Nope, nothing to do with coding expertise. The routing system is slow. Orders are routed from the strategy (not directly connected to Ninja Trader Brokerage), to Ninja Trader, to Phillips Capital. The strategy thought it was still long.
I can't count how many times I have been a little surprised by exact timing and results of execution initiations.
Upon investigation I might that NT8 and all other parties involved executed their portions of the transaction process exactly as they had planned.
Overall what I learned is that for some parts of the delay "it just is what it is" and no improvements are to be had. For other parts of the transaction process flow I could make some impacts.

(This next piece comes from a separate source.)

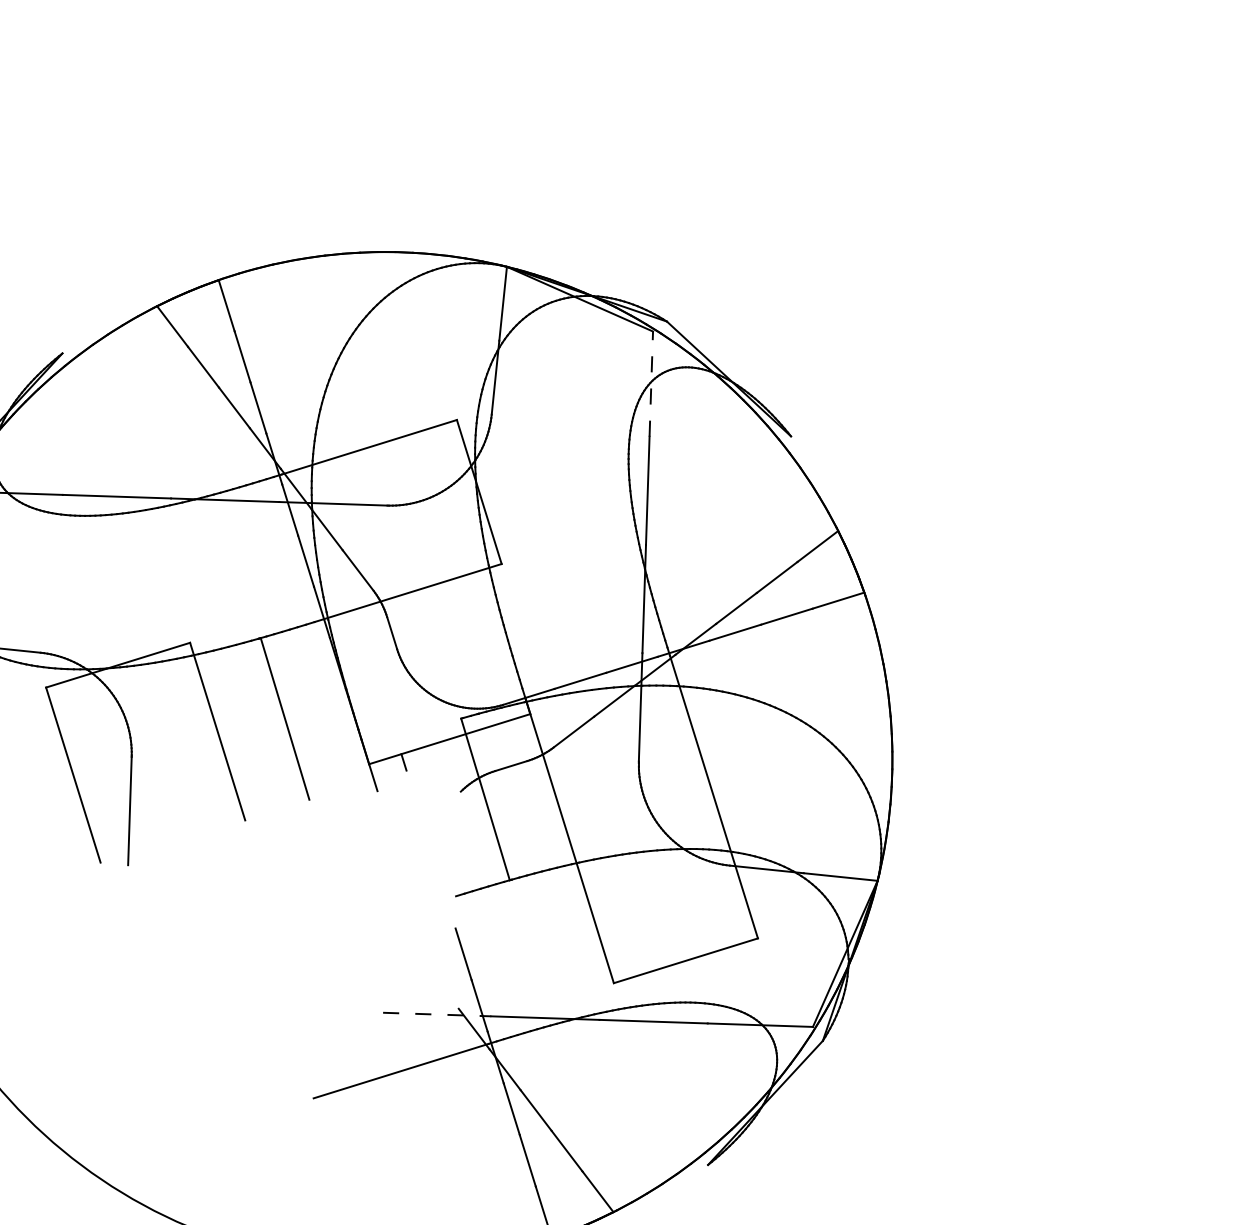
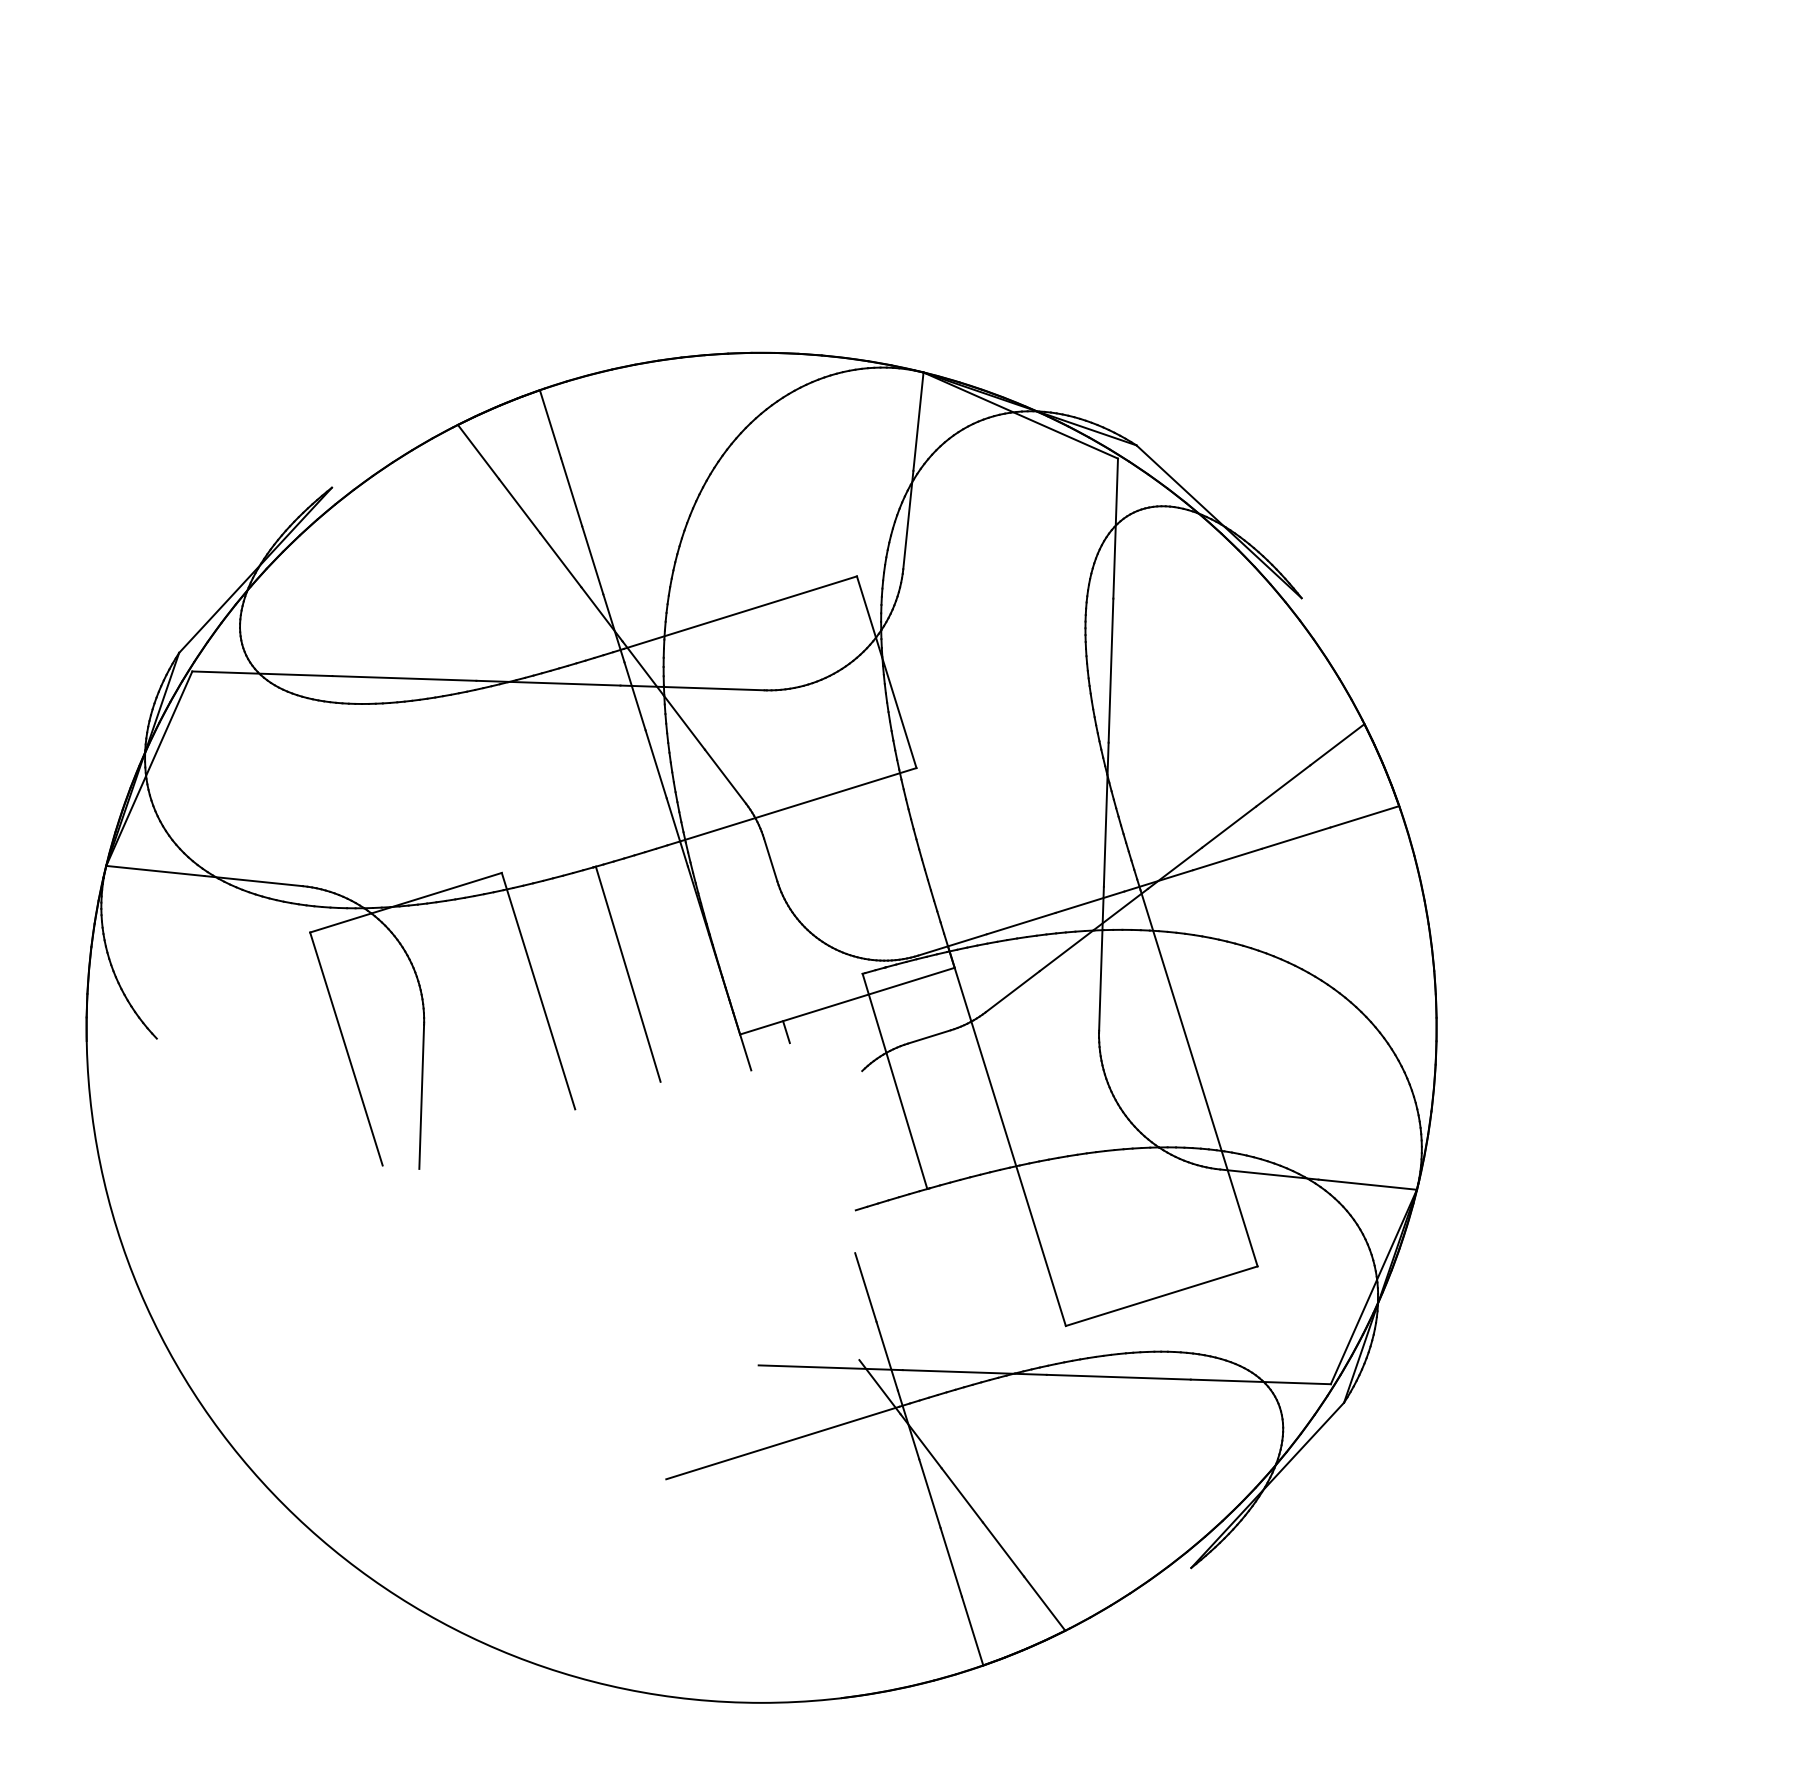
line: (651, 384) -> (1115, 528), dashed -> solid
line: (437, 1014) -> (831, 1367), dashed -> solid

What I learned is that to build reliability into my Algo design and operational process I should:
Option A) The fast first simple approach: Add into my design constraint expectations a 1-2 second delay and on average 2-4 ticks of slippage on each side of each transaction.
Option B) Map the end-2end transaction process flow, identify which of the slowest elements of the process flow I can impact and then make changes on my side to improve speed and reliability.
Key process flow elements include Exchange Data Lag, distance from the exchange/Internet lag, hardware executing the Algo, Algo design complexity and the number of built in delays, post submit broker side risk management checking and order execution time, etc..
I got confirmation from the head script writer. And he said NT is not responsible. It says so in the contract I signed. That's cool. But I won't be paying for that lifetime subscription, bought five days ago, on my credit card.